Essas informações, influenciadas pela cultura, pelo estado emocional e até mesmo pela superioridade hierárquica de cada gestor, percorrerão o fluxo comunicacional de forma já diferenciada da mensagem inicial, como a brincadeira do telefone sem fio ou como a metáfora do tubo. Será, invariavelmente, um processo cibernético de segunda ordem, de observação da observação. Segundo Maturana e Varela (2001),

...este tipo de comunicação supõe a existência de uma unidade não estruturalmente determinada na qual as interações são instrutivas – como se aquilo que acontece a um sistema, durante uma interação, fosse determinado pelo agente perturbador e não pela dinâmica estrutural desse sistema. (p. 218)

Entretanto, no dia-a-dia é evidente que a comunicação não ocorre desta maneira, determinada pelo agente perturbador, pois cada pessoa diz o que diz ou ouve o que ouve segundo sua própria determinação estrutural. Ou seja, já no momento da troca de informações, na reunião, o receptor, neste caso o gestor de cada departamento, sofre algum tipo de provocação em sua ontogenia, em sua percepção e compreensão sobre o que está recebendo, ao mesmo tempo em que as processa durante o acoplamento estrutural ontogênico.

É neste momento que também surgem às conversas de corredores, já ao final das reuniões, quando alguns participantes comentam os possíveis impactos para a organização das novas informações recebidas.

Estas características complexas da comunicação, o momento, as pessoas envolvidas no processo, os comentários, os gestos dos participantes, a forma com que trocam informações, fazem com que as organizações ainda não consigam perceber a totalidade do processo comunicacional da organização. Um exemplo dessa incompreensão da comunicação pode ser visto nesse relato do Gerente de Marketing, que se reporta a um episódio de vazamento de informação distorcida pelos agentes participantes do processo, e só veio a ser interrompida quando do esclarecimento por parte do provedor.

A instituição tem colocado em prática algumas ações na tentativa de reduzir custos, para que tenhamos um maior resultado no final do período, mas algumas informações vazaram e o que chegou aos ouvidos de muitos colaboradores foi que a Santa Casa não mais pagaria o plano de saúde dos funcionários. O provedor da instituição na festa de São João dos colaboradores pegou o microfone e falou que esta informação não procedia, que continuaria pagando os oitenta por cento do plano de saúde. (Entrevista concedida em maio/2010.)
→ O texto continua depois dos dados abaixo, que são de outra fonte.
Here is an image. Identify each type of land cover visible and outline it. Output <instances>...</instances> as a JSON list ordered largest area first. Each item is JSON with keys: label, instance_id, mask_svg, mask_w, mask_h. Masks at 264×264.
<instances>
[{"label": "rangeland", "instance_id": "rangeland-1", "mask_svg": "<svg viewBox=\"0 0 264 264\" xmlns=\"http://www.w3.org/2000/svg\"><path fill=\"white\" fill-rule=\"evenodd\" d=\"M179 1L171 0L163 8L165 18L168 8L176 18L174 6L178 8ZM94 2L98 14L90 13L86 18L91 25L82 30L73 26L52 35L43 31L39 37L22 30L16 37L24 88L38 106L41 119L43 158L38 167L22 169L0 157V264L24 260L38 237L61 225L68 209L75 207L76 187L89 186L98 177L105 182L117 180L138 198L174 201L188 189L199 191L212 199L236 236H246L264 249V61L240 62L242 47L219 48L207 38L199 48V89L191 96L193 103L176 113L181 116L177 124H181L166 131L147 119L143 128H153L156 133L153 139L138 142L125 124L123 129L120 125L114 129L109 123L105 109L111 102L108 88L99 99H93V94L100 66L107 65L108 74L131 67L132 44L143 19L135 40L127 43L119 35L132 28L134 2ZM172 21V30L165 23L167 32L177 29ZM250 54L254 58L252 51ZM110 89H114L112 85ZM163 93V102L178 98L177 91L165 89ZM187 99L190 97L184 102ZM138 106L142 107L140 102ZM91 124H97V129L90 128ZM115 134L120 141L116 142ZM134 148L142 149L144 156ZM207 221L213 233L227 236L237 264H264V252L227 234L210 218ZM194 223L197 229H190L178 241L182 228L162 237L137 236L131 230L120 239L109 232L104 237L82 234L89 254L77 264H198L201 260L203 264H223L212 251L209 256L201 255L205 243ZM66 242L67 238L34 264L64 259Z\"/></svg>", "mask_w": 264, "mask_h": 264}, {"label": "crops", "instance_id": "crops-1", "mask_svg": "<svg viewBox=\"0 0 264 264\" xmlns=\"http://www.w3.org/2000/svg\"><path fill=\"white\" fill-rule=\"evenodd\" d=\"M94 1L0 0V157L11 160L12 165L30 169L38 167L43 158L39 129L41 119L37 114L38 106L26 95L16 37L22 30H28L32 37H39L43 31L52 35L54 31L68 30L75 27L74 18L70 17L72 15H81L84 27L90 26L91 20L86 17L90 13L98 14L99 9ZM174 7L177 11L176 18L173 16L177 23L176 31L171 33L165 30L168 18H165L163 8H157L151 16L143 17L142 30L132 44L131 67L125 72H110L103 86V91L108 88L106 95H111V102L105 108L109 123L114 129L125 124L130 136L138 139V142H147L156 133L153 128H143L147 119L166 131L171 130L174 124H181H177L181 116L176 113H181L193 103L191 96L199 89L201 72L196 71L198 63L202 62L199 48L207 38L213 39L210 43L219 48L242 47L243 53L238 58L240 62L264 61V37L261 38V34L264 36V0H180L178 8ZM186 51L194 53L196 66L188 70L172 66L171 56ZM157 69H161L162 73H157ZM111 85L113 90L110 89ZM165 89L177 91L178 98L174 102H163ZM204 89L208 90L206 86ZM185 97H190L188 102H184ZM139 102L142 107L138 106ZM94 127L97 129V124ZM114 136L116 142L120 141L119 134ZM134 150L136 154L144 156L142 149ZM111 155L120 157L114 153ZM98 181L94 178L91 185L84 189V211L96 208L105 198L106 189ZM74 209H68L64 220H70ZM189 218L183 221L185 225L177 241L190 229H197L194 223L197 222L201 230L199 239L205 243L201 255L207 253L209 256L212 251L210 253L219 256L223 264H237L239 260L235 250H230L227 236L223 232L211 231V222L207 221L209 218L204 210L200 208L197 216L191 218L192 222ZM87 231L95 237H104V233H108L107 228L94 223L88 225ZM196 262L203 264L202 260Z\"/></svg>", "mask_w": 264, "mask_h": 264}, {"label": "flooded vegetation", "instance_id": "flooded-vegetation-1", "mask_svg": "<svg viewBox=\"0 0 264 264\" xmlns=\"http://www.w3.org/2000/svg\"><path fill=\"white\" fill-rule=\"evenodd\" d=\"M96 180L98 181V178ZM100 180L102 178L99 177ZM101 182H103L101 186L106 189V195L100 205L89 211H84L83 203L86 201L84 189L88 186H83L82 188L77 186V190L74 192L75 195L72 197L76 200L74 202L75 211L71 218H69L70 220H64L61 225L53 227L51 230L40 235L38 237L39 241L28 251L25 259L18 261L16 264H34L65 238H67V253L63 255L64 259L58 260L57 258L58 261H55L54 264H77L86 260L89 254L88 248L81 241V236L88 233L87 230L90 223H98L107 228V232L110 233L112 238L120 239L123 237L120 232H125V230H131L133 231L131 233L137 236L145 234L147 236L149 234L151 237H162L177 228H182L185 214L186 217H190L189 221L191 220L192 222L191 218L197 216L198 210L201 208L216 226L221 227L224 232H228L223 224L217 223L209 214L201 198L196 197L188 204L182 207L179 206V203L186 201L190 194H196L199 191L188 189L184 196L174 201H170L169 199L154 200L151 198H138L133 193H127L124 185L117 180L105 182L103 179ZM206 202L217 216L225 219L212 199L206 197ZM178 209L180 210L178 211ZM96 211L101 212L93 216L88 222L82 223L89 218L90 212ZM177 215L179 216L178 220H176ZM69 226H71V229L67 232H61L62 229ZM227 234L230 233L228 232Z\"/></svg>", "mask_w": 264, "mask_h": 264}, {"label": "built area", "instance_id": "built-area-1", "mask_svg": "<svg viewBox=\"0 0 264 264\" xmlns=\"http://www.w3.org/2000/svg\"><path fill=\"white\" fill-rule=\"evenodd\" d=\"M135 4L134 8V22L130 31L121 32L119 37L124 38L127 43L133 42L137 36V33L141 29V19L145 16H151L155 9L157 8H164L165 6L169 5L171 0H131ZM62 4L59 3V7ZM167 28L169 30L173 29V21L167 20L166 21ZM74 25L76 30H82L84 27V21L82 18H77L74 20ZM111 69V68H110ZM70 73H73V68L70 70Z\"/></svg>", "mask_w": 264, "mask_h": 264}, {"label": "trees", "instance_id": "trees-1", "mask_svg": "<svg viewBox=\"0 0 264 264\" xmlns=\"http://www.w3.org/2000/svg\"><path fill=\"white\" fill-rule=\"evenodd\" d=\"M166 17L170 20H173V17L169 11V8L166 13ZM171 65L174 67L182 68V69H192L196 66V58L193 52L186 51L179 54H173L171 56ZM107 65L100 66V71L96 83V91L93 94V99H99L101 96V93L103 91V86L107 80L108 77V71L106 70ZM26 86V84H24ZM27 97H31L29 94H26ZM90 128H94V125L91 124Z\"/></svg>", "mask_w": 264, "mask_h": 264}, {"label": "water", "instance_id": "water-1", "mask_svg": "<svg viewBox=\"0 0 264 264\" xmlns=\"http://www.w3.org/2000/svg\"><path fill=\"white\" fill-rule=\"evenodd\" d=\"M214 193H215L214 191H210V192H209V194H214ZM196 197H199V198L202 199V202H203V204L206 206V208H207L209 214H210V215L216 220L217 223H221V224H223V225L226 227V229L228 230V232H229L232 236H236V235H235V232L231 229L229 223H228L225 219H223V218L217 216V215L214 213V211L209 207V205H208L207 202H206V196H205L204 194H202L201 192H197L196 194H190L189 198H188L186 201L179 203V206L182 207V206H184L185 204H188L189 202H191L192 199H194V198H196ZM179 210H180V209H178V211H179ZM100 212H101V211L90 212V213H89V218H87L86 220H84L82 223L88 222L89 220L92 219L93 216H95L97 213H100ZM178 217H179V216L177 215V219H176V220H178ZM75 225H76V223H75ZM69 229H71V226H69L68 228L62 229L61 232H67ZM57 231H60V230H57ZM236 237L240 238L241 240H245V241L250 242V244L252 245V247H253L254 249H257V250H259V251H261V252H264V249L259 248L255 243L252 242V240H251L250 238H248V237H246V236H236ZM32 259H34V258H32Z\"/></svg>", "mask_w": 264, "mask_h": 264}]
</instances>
É claro que as organizações não conseguirão transformar todo tipo de interação em uma comunicação organizacional eficiente e eficaz, pois como vimos no capítulo três dessa dissertação, a comunicação é um processo improvável. E isso se torna mais visível quando os departamentos responsáveis pela gestão da comunicação estão voltados exclusivamente para a produção de mídia interna e externa.
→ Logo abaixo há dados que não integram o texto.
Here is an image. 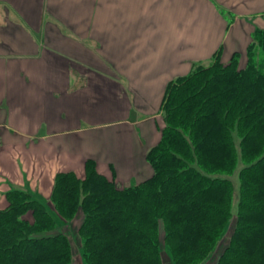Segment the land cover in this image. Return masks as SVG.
Wrapping results in <instances>:
<instances>
[{"label": "trees", "instance_id": "trees-1", "mask_svg": "<svg viewBox=\"0 0 264 264\" xmlns=\"http://www.w3.org/2000/svg\"><path fill=\"white\" fill-rule=\"evenodd\" d=\"M239 59L217 51L166 83L148 176L124 183L87 156L48 197L7 189L0 264H72L76 250L82 264H264V28Z\"/></svg>", "mask_w": 264, "mask_h": 264}, {"label": "crops", "instance_id": "crops-1", "mask_svg": "<svg viewBox=\"0 0 264 264\" xmlns=\"http://www.w3.org/2000/svg\"><path fill=\"white\" fill-rule=\"evenodd\" d=\"M257 27L264 0H0L1 127L39 144L62 124L130 130L133 108L142 164L166 83L217 51L243 58ZM124 145L136 146L110 162L117 177L134 162Z\"/></svg>", "mask_w": 264, "mask_h": 264}, {"label": "rangeland", "instance_id": "rangeland-1", "mask_svg": "<svg viewBox=\"0 0 264 264\" xmlns=\"http://www.w3.org/2000/svg\"><path fill=\"white\" fill-rule=\"evenodd\" d=\"M242 55L243 58L239 59V66L245 64V52ZM105 101L104 104L108 107L109 102ZM77 111L81 110L77 109ZM131 113L133 115L128 120L131 124L126 123L131 127L125 126L124 128L130 130L118 132L117 129L124 127L122 122L107 123L94 129L84 130H74L68 125L62 124L59 128H66L63 132L52 133L39 144L37 141H31L32 138L27 139L19 133L11 131V129H3L0 124V166L8 172L6 174L1 172L3 175H0V208L5 206V191L11 187L28 190L35 196L48 197L56 172L72 170L82 176L84 174L83 160L87 156L95 158L97 169L100 172L111 176V170L114 168L113 165L110 167V162L113 163L116 161L114 160L116 156L122 154L124 148L121 149V146L127 142L130 145H136L132 147V150L124 145L126 146V153L130 152L131 155V151L134 150L131 157L134 162L126 165L130 170L122 172L117 178L122 176L124 183H133L151 174V166L145 158L142 159L141 164L140 155L142 151L136 144L139 139H142L143 134H141L140 125L135 121L142 117L133 108ZM115 116L118 117L119 115L116 113ZM3 117L4 114H0V119ZM157 118L159 120V117ZM151 123H154V119L151 120ZM120 151L122 152L120 153ZM43 178L50 179V183H47ZM230 178L234 188L232 210L235 211L239 183L236 171L230 175ZM40 179L41 187L37 185ZM43 184H45L44 187ZM73 228L76 230V227ZM72 264H82L77 250L73 256ZM167 264L169 263L167 262Z\"/></svg>", "mask_w": 264, "mask_h": 264}]
</instances>
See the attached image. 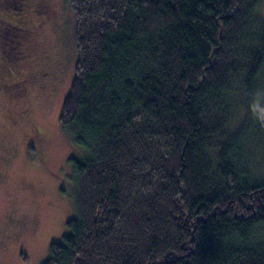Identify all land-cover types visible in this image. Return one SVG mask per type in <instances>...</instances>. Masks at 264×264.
Wrapping results in <instances>:
<instances>
[{"label": "trees", "instance_id": "trees-1", "mask_svg": "<svg viewBox=\"0 0 264 264\" xmlns=\"http://www.w3.org/2000/svg\"><path fill=\"white\" fill-rule=\"evenodd\" d=\"M68 1L76 212L42 264H264V0Z\"/></svg>", "mask_w": 264, "mask_h": 264}, {"label": "rangeland", "instance_id": "rangeland-1", "mask_svg": "<svg viewBox=\"0 0 264 264\" xmlns=\"http://www.w3.org/2000/svg\"><path fill=\"white\" fill-rule=\"evenodd\" d=\"M0 2L17 25L0 28V264H42L76 212L66 161L77 148L59 125L75 74V19L68 0ZM260 146L251 163L264 178Z\"/></svg>", "mask_w": 264, "mask_h": 264}, {"label": "flooded vegetation", "instance_id": "flooded-vegetation-1", "mask_svg": "<svg viewBox=\"0 0 264 264\" xmlns=\"http://www.w3.org/2000/svg\"><path fill=\"white\" fill-rule=\"evenodd\" d=\"M2 8L4 9V8H6V6L4 5V3L0 2V11H1ZM10 16H11V14L9 16H4L0 12V28H1V25L5 26V27L8 26V28L10 30H13L12 28H16L17 25L15 24V22L13 20H10V18H9ZM6 33H11V32L10 31H6ZM3 36L4 37H7L6 34H3ZM38 136L39 135L36 134V133L35 134H32L31 141H34Z\"/></svg>", "mask_w": 264, "mask_h": 264}]
</instances>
O único departamento de comunicação a que os pacientes/clientes têm acesso é a Ouvidoria, que recepciona as informações, sugestões e reclamações dos clientes e transmite para os setores responsáveis, que deveriam emitir uma resposta para a Ouvidoria, que entraria em contato com o cliente. Mas, esse processo, como já descrevemos, não é assim tão simples, e está sujeito às barreiras intrínsecas à comunicação formal.
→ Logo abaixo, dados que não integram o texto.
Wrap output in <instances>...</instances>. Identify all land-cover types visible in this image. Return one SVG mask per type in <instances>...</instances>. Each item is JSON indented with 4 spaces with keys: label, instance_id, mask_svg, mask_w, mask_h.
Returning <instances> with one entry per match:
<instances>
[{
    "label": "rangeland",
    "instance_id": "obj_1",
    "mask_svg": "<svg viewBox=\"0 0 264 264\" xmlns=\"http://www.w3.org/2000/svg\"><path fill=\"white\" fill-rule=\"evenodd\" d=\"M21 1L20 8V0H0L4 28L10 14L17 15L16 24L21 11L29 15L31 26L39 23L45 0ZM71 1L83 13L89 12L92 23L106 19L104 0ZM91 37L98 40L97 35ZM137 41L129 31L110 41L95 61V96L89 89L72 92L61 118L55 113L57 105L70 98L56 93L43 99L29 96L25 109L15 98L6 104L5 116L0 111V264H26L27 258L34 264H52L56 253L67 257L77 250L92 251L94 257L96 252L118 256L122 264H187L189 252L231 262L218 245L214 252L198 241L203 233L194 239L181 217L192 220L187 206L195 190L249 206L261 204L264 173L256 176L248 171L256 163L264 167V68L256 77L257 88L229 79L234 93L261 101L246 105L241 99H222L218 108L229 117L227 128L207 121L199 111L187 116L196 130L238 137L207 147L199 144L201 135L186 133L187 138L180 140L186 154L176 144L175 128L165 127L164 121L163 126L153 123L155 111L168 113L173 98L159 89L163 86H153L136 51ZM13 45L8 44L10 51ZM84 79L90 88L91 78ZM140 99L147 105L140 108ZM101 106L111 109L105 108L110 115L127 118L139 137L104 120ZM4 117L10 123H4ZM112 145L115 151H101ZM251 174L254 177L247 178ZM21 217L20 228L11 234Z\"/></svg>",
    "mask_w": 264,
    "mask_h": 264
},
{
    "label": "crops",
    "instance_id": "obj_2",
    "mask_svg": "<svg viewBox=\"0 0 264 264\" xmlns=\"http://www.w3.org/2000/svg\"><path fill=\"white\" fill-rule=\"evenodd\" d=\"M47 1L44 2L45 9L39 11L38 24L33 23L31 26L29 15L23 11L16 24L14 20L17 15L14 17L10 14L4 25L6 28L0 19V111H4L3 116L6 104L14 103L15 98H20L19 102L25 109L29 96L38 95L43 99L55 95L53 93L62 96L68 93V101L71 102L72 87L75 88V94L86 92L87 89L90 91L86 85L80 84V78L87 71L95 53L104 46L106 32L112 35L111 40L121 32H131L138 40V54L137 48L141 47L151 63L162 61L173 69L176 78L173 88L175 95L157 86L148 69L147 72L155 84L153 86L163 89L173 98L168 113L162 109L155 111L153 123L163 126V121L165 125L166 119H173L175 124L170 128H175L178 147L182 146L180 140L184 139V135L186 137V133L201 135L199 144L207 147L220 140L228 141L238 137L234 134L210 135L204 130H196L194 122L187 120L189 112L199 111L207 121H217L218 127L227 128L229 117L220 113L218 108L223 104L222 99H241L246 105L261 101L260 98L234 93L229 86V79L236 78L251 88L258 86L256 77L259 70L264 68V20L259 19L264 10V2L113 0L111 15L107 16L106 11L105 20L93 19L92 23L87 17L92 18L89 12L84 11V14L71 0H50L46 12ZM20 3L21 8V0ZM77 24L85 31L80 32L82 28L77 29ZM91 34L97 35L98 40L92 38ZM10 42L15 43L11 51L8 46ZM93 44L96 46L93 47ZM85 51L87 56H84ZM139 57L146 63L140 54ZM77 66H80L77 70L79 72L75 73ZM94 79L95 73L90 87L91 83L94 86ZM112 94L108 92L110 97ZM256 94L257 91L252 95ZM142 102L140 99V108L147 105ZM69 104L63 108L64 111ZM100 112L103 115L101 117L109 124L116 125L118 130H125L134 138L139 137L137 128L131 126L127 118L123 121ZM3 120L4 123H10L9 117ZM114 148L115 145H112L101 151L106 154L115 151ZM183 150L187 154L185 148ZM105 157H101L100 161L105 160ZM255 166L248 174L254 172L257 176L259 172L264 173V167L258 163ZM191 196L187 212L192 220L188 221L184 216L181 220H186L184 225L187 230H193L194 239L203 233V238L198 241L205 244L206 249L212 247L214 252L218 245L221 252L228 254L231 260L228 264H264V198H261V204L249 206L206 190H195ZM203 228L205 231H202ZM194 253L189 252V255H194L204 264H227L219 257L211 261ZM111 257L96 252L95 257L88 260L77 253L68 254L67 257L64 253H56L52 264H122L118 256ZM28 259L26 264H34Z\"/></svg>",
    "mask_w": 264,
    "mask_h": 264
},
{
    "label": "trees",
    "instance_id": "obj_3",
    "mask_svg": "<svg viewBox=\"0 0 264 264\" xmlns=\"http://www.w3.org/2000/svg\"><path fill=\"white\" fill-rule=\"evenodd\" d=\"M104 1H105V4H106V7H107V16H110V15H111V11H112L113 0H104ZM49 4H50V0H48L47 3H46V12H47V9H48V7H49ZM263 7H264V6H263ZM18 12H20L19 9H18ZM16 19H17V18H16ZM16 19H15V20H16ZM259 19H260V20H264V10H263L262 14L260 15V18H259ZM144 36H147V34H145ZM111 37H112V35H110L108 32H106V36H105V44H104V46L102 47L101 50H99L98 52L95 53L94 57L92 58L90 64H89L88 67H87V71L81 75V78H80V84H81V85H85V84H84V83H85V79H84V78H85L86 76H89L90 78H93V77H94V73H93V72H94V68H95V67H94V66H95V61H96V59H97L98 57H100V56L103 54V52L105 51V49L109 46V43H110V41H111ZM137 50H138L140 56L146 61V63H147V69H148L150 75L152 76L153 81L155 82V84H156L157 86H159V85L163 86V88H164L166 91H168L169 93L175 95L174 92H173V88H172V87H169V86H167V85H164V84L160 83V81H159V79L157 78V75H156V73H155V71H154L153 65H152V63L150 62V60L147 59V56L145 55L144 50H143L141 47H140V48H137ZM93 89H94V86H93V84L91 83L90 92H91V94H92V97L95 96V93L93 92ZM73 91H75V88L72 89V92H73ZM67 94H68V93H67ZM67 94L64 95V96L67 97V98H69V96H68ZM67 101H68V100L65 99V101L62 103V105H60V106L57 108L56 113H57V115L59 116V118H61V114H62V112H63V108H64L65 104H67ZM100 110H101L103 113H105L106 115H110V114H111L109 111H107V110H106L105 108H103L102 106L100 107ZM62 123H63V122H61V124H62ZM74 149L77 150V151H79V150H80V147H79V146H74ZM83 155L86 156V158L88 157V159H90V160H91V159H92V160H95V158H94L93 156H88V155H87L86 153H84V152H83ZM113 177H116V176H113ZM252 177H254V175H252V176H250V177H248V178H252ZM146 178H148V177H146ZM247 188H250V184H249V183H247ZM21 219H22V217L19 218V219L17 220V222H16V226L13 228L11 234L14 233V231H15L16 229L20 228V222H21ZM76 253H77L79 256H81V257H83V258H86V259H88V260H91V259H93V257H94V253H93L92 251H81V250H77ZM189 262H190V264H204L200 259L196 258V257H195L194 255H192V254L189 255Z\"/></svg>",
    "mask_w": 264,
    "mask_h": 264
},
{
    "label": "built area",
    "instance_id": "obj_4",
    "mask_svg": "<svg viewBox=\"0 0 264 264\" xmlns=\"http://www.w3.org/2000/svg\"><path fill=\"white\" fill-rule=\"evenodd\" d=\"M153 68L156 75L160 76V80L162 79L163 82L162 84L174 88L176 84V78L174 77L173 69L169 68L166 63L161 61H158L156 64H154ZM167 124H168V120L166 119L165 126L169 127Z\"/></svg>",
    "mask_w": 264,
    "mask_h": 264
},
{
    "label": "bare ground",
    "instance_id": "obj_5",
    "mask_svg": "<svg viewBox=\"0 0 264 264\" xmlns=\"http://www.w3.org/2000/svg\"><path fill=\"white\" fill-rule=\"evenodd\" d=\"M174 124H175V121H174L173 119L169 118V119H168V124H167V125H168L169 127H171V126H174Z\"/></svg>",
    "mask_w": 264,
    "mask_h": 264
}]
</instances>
Segundo Curvello (2008), mesmo com o reconhecimento do caráter bidirecional da comunicação por parte dos profissionais e da academia, na prática, o que predomina nas organizações ainda é o modelo de transmissão. Dessa forma, o que percebemos é que ainda há uma série de obstáculos e dificuldades que precisam ser superados pela instituição para que a comunicação possa ser percebida como fenômeno, ultrapassando a visão instrumental que ainda impera neste ambiente organizacional.